Hacker News new | ask | show | jobs
by bscphil 1290 days ago
I vouched for this comment because it's a good question, although I'm worried that your account is not long for this world with an inflammatory username like that.

The problem probably starts with the inefficiency of RoR, as you've guessed. Mastodon is a very dynamic site which limits the amount of caching that can be done, and there are hot code paths like filtering streams using a user's block lists and word filters that are not particularly optimized - all this happens in Ruby.

But there are other inefficiencies, compared to SO:

1. Mastodon is a media heavy site, with a lot of uploading by users. Mastodon has to convert user-uploaded media to standardized representations (e.g. JPEG and h.264), which takes a lot of CPU time.

2. Mastodon has a "firehose" feed which is available in the UI and actually used by many users. Filters apply to the firehose feed as well. Obviously this requires quite a lot of bandwidth and processing.

3. Federation is a weakness when it comes to traffic. If user X has an account on server A, and at least one user on 1000 other instances follow user X, server A has to immediately send any posts to all 1000 other instances, regardless of whether anyone on the other end will ever deliberately view them. (Of course, some users may view them in their instance's firehose feed.) The instance then has to duplicate this traffic when sending it to the actual subscribed users. By this standard both large non-federated "servers" (like Twitter) and widely federated pull-only servers (think RSS) are more efficient than ActivityPub (the open standard Mastodon uses).
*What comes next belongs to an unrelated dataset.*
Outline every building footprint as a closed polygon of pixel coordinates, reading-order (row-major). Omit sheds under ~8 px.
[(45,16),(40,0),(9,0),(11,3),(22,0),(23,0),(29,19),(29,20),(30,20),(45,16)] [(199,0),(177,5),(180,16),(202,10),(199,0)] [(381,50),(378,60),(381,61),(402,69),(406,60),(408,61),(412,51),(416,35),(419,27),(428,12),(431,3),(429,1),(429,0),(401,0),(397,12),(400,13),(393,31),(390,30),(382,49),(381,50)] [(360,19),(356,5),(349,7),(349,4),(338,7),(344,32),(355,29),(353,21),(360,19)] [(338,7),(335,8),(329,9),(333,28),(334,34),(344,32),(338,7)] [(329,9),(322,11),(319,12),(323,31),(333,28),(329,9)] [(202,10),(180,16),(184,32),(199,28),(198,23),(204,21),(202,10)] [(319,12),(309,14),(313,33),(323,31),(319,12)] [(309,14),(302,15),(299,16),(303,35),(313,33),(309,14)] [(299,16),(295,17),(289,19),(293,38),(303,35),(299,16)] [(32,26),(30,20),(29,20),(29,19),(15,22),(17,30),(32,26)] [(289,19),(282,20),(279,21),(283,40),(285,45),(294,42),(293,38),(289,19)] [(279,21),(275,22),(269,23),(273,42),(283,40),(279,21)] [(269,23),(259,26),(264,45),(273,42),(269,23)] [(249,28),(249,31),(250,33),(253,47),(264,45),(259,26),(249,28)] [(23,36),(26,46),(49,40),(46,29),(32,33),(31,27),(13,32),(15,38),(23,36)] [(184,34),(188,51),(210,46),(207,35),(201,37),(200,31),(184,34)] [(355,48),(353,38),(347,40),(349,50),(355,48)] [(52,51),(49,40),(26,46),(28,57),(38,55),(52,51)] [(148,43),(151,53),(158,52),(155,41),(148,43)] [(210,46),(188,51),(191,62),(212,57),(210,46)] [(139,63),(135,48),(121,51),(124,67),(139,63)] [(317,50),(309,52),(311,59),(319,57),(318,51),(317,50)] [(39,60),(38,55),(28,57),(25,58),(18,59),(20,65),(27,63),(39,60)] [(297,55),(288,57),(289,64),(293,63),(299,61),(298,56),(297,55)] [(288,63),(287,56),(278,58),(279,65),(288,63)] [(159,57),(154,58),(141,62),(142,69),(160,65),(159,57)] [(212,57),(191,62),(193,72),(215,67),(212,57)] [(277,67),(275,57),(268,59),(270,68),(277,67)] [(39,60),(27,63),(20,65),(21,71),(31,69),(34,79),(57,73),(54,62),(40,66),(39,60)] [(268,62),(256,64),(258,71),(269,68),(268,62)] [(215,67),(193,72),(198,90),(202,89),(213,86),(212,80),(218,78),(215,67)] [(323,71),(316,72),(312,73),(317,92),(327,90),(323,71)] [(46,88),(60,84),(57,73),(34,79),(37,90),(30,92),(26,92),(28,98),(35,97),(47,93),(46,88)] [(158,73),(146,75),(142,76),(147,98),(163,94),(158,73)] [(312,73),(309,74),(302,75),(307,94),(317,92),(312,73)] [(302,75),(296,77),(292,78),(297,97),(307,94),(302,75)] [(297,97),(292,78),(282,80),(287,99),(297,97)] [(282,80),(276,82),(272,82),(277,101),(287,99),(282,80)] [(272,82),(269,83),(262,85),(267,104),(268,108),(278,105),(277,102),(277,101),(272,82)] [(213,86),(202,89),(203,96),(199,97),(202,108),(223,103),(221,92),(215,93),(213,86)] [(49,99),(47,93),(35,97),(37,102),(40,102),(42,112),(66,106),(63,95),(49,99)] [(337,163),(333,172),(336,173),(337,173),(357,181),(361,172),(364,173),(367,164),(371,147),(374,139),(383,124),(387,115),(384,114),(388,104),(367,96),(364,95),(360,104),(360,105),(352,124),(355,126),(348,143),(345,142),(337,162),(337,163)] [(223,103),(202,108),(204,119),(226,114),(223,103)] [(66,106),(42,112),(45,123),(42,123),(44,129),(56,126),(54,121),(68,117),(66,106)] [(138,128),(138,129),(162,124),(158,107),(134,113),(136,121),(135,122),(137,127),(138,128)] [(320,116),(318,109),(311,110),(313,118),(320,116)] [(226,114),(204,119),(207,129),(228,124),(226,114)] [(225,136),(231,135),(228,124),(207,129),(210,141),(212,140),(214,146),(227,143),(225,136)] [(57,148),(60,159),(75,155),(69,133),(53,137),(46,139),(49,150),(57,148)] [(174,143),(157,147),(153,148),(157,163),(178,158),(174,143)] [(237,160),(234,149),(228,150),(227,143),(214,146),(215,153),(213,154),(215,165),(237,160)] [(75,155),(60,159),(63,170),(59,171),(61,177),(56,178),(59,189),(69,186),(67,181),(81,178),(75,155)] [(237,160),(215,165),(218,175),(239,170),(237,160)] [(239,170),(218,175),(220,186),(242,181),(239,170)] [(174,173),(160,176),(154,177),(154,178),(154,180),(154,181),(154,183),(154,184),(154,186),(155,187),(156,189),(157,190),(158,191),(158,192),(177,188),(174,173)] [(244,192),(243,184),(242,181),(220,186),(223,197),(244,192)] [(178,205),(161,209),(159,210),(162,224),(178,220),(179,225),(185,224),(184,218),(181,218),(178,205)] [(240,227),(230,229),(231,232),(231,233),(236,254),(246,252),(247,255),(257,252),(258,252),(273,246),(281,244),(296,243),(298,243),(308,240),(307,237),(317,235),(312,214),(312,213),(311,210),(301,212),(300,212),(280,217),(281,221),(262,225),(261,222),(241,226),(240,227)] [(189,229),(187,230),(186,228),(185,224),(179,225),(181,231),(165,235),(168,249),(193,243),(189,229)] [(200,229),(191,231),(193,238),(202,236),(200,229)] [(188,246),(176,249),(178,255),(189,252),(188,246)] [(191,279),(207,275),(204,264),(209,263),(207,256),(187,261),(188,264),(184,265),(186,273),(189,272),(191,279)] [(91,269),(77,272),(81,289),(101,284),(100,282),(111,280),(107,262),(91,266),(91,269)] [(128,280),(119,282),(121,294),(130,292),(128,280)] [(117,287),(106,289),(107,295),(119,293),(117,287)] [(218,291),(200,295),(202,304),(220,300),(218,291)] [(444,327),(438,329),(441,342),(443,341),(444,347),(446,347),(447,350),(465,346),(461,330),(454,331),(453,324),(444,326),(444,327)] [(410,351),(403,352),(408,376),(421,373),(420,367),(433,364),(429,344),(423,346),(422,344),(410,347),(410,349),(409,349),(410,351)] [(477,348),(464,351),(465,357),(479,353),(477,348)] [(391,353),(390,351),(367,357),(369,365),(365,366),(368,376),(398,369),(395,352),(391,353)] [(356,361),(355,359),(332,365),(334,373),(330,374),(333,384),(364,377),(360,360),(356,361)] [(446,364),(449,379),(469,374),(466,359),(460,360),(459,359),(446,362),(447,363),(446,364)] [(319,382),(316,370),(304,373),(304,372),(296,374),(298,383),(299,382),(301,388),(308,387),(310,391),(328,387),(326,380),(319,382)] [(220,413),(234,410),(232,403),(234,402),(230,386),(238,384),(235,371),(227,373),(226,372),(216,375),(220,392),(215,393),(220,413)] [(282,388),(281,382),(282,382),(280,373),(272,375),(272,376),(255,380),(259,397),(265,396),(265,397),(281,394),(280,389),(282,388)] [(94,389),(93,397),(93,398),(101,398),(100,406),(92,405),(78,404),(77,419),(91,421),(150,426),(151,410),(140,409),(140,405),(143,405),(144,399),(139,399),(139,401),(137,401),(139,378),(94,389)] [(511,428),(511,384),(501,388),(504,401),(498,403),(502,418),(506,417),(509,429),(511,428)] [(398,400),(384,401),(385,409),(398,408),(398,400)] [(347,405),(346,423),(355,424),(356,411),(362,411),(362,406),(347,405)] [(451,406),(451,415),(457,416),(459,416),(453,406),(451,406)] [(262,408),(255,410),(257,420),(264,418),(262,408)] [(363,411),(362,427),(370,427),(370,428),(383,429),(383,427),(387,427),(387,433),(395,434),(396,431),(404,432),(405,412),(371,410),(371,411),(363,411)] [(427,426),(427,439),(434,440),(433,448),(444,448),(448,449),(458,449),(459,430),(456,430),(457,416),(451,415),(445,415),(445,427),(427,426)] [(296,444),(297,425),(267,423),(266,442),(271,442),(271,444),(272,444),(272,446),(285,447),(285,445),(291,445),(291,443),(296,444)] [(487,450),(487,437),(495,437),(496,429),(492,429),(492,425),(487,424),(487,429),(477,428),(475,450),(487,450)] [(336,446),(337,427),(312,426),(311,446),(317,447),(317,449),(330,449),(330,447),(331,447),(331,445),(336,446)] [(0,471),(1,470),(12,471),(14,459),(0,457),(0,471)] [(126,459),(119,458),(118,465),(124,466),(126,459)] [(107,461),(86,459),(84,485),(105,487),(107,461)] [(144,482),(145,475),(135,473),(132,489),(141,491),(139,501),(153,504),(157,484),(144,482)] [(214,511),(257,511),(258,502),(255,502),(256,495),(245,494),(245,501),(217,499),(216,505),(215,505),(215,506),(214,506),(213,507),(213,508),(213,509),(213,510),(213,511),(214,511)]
4. Federation is a weakness when it comes to trust. Instances do not (and must not) fully trust each other, except for things like "@x@thisinstance said 'P'". So for example, the little Open Graph based preview cards you're used to seeing on Twitter and elsewhere have to be generated for links per instance. The first time a Mastodon server sees a link, it must fetch that link and generate a preview card itself. Because new posts by popular accounts are syndicated immediately, this is a burden on websites as well. https://www.jwz.org/blog/2022/11/mastodon-stampede/ (note: copy link or disable sending referrers from HN for this site)

5. Scaling is not really a solved problem yet for Mastodon, because in practice it hasn't had to be. It's easy to pass the buck to instance operators, who end up needing a $20/month VPS to run a small instance rather than $5/month. Even the very biggest servers are scarcely larger than 1M users. At that kind of scale you can patch over performance problems by just throwing more hardware at the problem - and e.g. mastodon.social has the funds from Mastodon (the org) to do that. Note that Hachyderm, AFAIK, is an obvious example of this; it was started by a tech worker in Seattle with much better access to expensive hardware than most casual instance operators can dream of. It's not surprising that they can pull the funds together to scale up before they start seeing performance issues.

1 comments

In practice #3 is the only one that matters. For reducing dynamism/increasing caching potential, it would be fairly easy to run a fork of the site with the more dynamic features excised (donate $1 a month to get access to dynamic features like filtering). For media transcoding, that's a textbook case of a CPU-bound operation that you could offload to an isolated Rust component for a CPU savings of 99% compared to Ruby (not an exaggeration). But the exponential nature of the network scaling will still kill you despite all this, and needs to be addressed at the protocol level ASAP.
The media transcoding components aren't written in Ruby, it shells out to ffmpeg or Imagemagick.